For those familiar with the metric, the ETD is equivalent to the residence time distribution (RTD) for steady flows, with the only difference being that if particles make multiple excursions into our ROI, all those times are counted.

Note: For a representative ETD, it is important to run a lot of particles. A large sample size is needed to obtain a realistic distribution (and smooth plots). Depending on the domain, we recommend at least O(10^3).

First, let’s generate and visualize the ROI:

# Create the array
regions = np.zeros_like(depth, dtype='int')
regions[:,100:200] = 1 # Include anywhere above sea level

# Visualize the region
plt.figure(figsize=(5,5), dpi=200)
plt.imshow(regions, cmap='bone', alpha=0.3)

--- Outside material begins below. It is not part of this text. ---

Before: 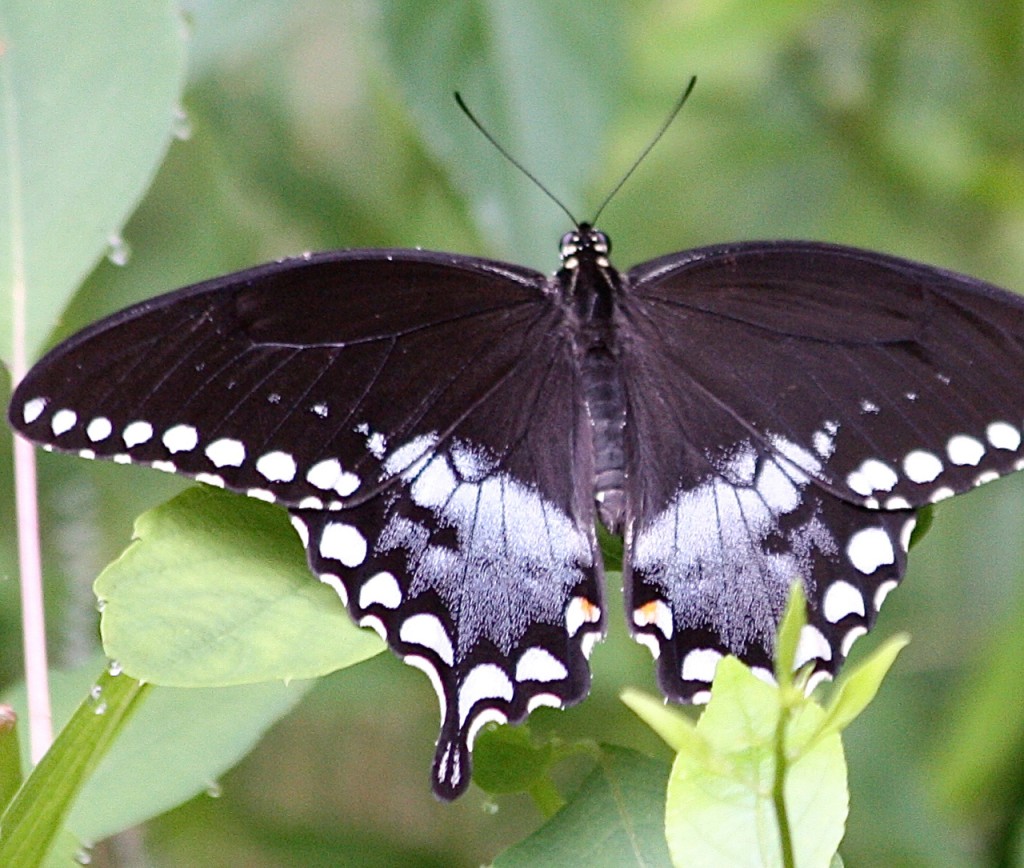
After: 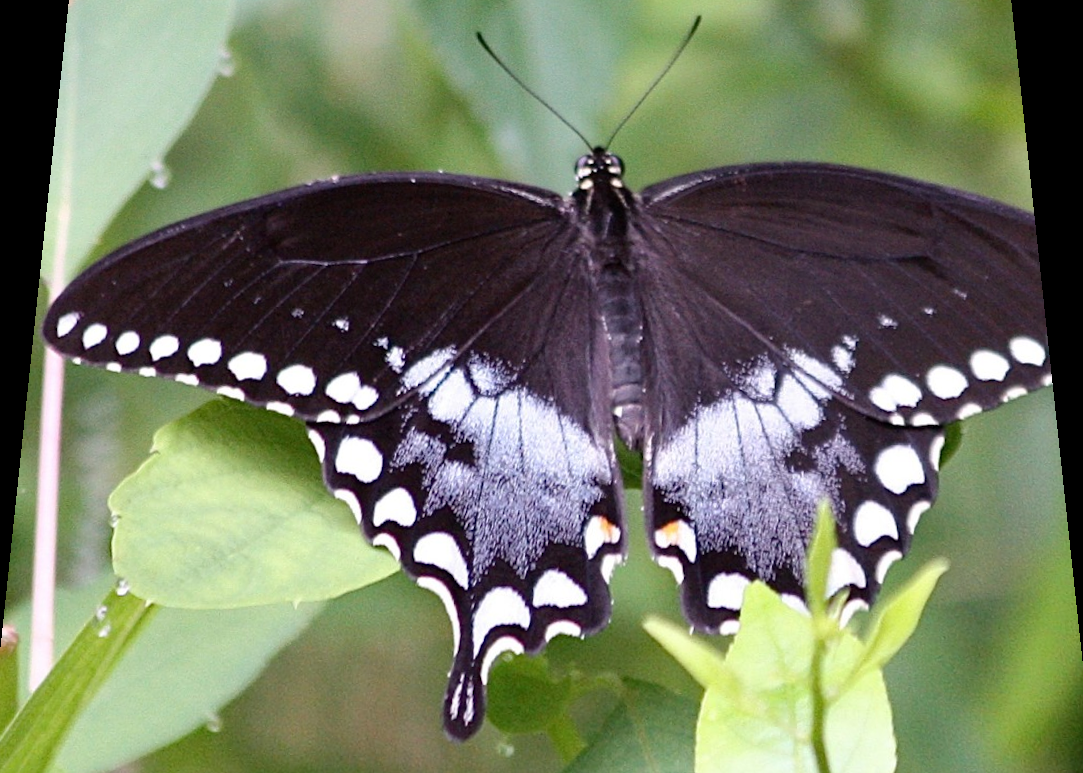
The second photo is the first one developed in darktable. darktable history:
rotate and perspective: rotation 0.128°, lens shift (vertical) -0.181, lens shift (horizontal) -0.044, shear 0.001, automatic cropping off
crop: left 1.507%, top 6.147%, right 1.379%, bottom 6.637%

Then compute. exposure_time() outputs a list of exposure times by particle index, and plot_exposure_time() will use those values to generate plots of the cumulative and differential forms of the ETD (i.e. the CDF and PDF, respectively).

# Measure exposure times
exposure_times = pt.exposure_time(walk_data,
# Then generate plots and save data
exposure_times = dorado.routines.plot_exposure_time(walk_data,
                                                    timedelta = 60, nbins=20)
# Changing 'timedelta' will change the units of the time-axis.
# Units are seconds, so 60 will plot by minute.
# Because we are using fewer particles than ideal, smooth the plots with small 'nbins'
100%|#################################################################################| 50/50 [00:00<00:00, 1190.48it/s]
../_images/unstructured_grid_anuga_31_2.png ../_images/unstructured_grid_anuga_31_3.png

Note: If any particles are still in the ROI at the end of their travel history, they are excluded from plots. These particles are not done being “exposed,” so we need to run more iterations in order to capture the tail of the distribution.